Although I have been volunteering for an organization for three years, earlier this week I had decided that with my precious baby boy, Jacob Henry due June 20th, I would end my volunteer work in order to focus my priorities on my family. I notified the organization in a kindly-worded email that I had enjoyed serving their community but that February 2018 would be my last volunteer month with them. I had given over 24 hours of notice to line up an alternative volunteer to fill the position I had been loyally doing for many, many, many years.
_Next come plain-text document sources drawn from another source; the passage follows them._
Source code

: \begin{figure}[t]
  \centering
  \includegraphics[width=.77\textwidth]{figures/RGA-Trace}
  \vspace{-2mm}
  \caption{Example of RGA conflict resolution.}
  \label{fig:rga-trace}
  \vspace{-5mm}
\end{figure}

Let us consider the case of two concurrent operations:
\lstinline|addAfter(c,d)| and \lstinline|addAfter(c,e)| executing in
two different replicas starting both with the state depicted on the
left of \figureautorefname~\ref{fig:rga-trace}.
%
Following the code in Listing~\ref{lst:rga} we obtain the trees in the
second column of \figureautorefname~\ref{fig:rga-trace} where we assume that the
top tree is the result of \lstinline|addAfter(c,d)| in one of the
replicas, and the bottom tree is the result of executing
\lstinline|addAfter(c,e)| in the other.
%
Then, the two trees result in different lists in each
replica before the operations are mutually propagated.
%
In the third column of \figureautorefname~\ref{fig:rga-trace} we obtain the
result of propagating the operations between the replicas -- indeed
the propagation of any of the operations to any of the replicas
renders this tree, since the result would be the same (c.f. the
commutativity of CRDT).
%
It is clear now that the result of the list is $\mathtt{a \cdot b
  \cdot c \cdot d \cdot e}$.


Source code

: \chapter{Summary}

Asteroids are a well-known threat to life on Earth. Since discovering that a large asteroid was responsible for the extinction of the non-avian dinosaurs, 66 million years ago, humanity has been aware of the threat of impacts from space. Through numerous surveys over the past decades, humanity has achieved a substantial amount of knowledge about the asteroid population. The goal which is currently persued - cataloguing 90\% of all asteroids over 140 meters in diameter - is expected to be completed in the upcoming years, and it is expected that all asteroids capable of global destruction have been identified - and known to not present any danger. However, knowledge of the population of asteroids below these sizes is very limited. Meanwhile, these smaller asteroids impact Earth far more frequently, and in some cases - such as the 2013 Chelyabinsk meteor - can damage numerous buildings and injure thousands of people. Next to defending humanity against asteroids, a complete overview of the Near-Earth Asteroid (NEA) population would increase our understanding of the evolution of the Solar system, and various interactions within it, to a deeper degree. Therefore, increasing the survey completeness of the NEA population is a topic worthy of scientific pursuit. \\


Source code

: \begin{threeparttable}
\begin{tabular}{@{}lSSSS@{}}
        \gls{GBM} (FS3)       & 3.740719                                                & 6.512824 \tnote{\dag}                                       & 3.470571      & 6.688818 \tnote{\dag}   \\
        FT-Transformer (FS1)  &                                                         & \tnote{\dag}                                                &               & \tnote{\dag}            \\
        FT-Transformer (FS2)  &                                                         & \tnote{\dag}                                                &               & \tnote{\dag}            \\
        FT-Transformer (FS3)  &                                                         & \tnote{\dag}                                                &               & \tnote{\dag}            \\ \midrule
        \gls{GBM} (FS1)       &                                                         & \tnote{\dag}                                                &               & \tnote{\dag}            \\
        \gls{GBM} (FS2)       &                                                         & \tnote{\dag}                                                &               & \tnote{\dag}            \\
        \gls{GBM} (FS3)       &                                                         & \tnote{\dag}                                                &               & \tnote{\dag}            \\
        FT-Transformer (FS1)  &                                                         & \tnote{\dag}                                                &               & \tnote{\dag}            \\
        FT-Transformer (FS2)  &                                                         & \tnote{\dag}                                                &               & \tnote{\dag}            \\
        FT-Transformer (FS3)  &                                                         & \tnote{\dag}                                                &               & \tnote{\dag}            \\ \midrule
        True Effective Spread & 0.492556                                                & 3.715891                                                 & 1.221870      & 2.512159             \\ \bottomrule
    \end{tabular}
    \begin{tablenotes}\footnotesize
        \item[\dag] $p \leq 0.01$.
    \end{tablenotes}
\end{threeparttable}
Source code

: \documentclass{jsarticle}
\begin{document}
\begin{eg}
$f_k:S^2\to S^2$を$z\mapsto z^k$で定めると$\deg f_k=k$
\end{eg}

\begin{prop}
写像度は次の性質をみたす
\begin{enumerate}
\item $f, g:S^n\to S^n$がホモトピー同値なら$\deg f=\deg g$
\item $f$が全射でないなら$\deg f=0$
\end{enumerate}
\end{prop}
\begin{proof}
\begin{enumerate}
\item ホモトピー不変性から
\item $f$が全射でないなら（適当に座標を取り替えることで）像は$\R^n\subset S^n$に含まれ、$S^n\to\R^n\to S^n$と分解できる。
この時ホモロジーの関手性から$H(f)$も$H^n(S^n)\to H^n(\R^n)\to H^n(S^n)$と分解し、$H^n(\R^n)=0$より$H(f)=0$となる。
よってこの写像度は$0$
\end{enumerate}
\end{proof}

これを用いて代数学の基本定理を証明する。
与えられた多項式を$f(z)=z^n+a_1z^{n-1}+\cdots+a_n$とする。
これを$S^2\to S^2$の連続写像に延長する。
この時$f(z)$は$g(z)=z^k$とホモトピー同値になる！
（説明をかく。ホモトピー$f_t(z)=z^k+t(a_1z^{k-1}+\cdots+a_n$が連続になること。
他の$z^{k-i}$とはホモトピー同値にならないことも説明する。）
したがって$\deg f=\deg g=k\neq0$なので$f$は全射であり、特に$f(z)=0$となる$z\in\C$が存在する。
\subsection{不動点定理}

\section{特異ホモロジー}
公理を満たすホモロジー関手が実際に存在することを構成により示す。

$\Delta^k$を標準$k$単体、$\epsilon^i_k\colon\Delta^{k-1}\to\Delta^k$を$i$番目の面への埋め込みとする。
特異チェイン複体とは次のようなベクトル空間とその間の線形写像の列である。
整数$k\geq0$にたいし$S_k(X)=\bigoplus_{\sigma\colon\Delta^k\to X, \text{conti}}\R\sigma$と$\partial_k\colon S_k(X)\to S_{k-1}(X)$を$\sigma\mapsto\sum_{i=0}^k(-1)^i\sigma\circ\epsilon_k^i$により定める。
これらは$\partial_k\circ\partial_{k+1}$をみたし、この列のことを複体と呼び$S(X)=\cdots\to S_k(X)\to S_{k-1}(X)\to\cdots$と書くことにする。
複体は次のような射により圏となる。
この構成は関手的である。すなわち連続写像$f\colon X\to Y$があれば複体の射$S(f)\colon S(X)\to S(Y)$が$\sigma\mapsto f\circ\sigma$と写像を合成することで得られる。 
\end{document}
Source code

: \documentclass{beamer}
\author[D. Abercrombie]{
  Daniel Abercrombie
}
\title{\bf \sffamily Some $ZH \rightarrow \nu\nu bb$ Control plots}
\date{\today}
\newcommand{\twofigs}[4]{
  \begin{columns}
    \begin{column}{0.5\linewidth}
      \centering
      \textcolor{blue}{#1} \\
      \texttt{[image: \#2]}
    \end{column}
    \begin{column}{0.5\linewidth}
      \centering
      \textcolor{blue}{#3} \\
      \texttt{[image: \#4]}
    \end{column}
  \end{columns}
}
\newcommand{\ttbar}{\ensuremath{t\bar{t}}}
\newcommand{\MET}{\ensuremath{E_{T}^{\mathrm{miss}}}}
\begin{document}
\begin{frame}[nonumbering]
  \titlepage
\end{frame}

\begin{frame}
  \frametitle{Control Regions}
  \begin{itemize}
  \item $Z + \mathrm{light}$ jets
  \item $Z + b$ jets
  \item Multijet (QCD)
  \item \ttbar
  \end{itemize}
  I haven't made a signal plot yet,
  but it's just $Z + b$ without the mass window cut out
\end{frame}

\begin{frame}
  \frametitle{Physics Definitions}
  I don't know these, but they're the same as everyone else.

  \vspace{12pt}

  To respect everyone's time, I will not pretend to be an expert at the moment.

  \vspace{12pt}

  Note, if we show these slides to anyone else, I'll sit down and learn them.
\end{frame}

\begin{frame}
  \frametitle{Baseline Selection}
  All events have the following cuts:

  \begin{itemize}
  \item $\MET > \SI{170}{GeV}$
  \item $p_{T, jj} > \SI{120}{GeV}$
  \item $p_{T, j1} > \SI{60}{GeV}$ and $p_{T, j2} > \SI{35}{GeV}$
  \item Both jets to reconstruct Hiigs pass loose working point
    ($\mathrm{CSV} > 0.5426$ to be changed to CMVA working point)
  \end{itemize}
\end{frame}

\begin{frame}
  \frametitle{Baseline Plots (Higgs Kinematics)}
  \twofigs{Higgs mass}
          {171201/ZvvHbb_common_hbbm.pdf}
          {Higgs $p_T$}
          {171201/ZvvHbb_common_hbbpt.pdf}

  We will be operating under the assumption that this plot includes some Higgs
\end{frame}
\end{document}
To my surprise, the one of the leaders of this organization reached out to me on Facebook this morning with a very rude tone. She lied and said I was being unprofessional for not giving her enough notice to fill her volunteer position. I told her that today was the two-year anniversary of my dad’s death, and that if she wanted to talk about this at another time, she may, but I would not be working today in honor of my dad. Instead of respecting that and leaving me alone, she started bullying me. She accused me of being unprofessional, even though I reminded her that there were three years of evidence of my good work, and if one day of short notice erased three years of loyal service to this organization, it was not one I would want to volunteer for anymore. I was shocked at how disrespectful, insensitive, and rude she was after all I had done to serve this organization. What kind of person would treat a grieving, pregnant woman the way she did? I was sad, angry, and confused how she could be so cruel in the face of my pain and grief. Grieving is something that never ends. Yet she found it necessary to defriend me, immediately remove me from all the groups in her organization, and call me unprofessional, which is untrue. Before she abruptly ended her message, I told her it was a shame she had decided to treat me so poorly on the special day of my dad’s passing.

I could decide to be resentful. To let her under my skin. But instead, I have chosen to do what Dad would have wanted, which was to say “no” to a bully and remove her from my life. I have decided to forgive her, and will pray that God will show me how to address her bullying behavior so that she will not continue to harm others. To my dismay, I learned she has been bullying many others. I need not harbor any resentment for this bully. But I do hope and pray she will not continue to disrespect and mistreat others the way she did with me today. I fear it is a trend. It makes me sad. But it also makes me proud that I am no longer associated with this person and that I stood up for myself, which is what my dad would have wanted. When you prune a dead branch off a tree, you allow for new growth, and new blossoms. Sometimes it is necessary to cut out the bad people from our lives so that there is room for the good ones to enter. As my coach, Kate Beeders, has always encouraged me to do, I chose to “return my old story to the library and write a new one.” So this is my new story. It is a story of resilience, of strength. Of courage, to stand up to bullies. Of grief. And yes, of life.

This is a picture of my mom and I outside of the Pink House, in Genoa, a beautiful place where we decided to have lunch today.

I enjoyed a fresh quiche while my mom savored her beef stroganoff. Today I choose a new beginning. A brilliant one.